───── Material for this task

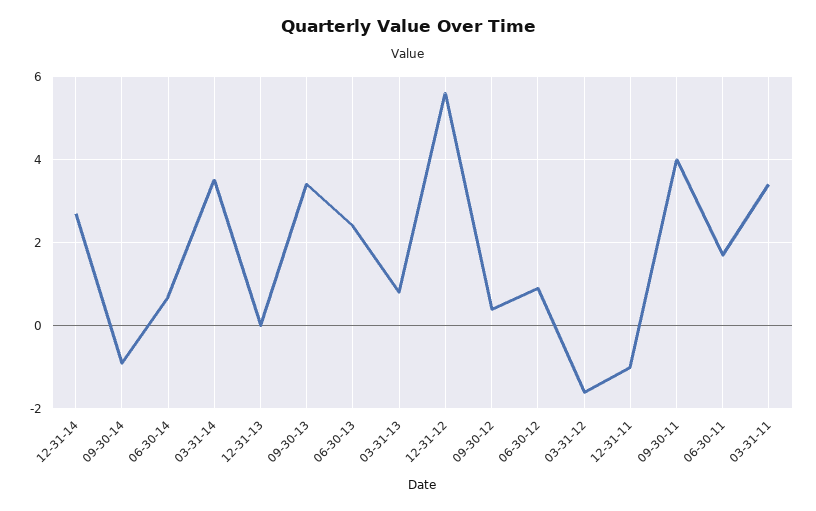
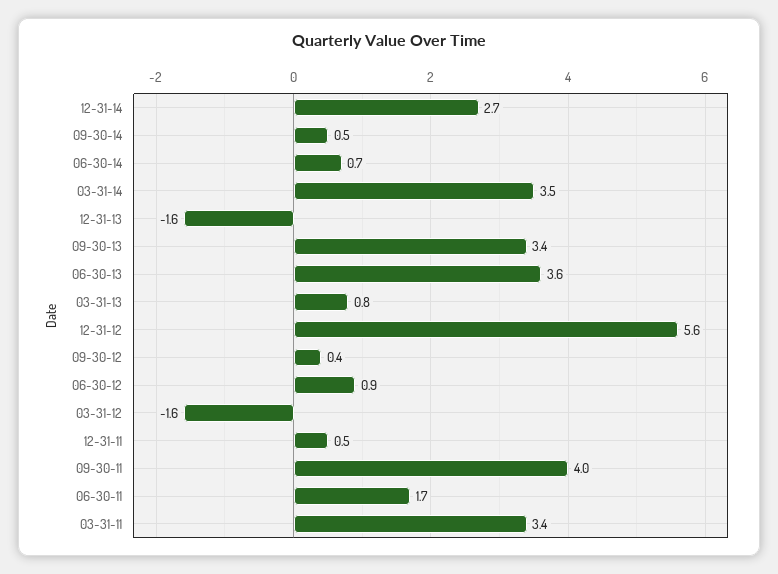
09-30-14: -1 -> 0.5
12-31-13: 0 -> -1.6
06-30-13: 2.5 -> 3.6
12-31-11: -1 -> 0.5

──────────
───── Material for this task

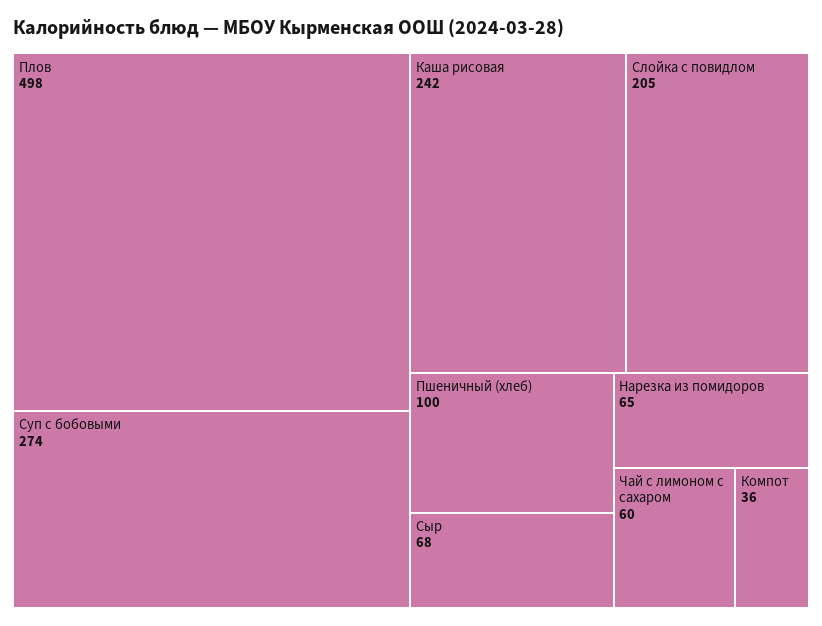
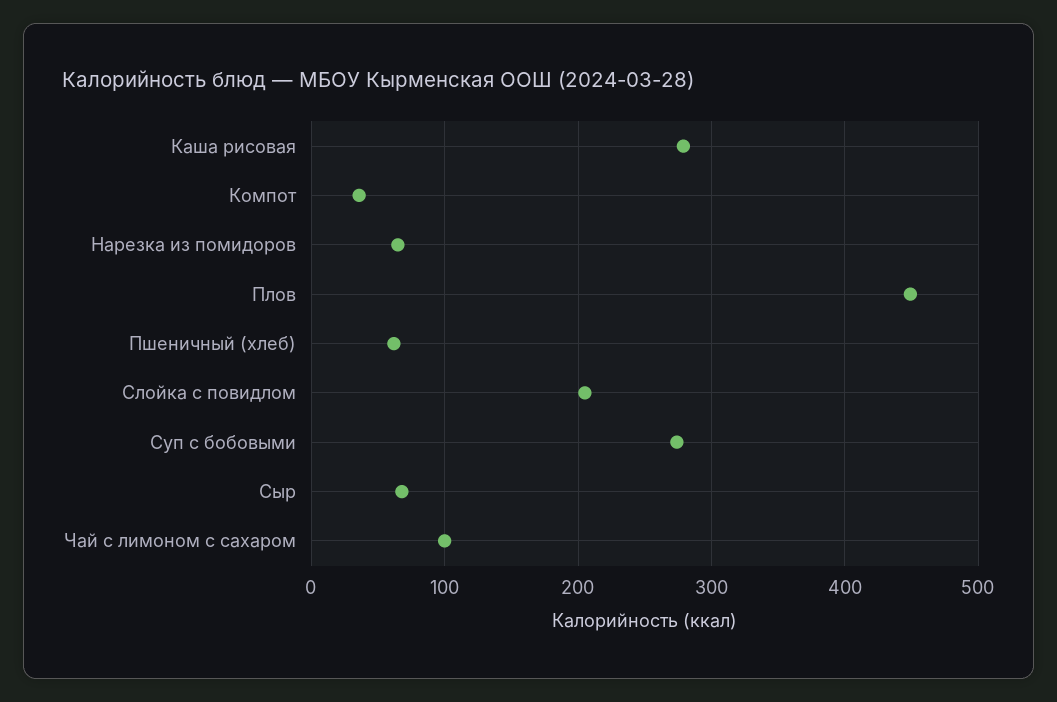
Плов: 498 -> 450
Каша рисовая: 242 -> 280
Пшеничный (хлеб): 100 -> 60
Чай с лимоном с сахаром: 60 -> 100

──────────

• Assignment: The expected output is exactly the lines of the listing above between the line holding "Пшеничный (хлеб): 100 -> 60" and the line holding "Чай с лимоном с сахаром: 60 -> 100", inclusive.

• Exercise output:
Пшеничный (хлеб): 100 -> 60
Чай с лимоном с сахаром: 60 -> 100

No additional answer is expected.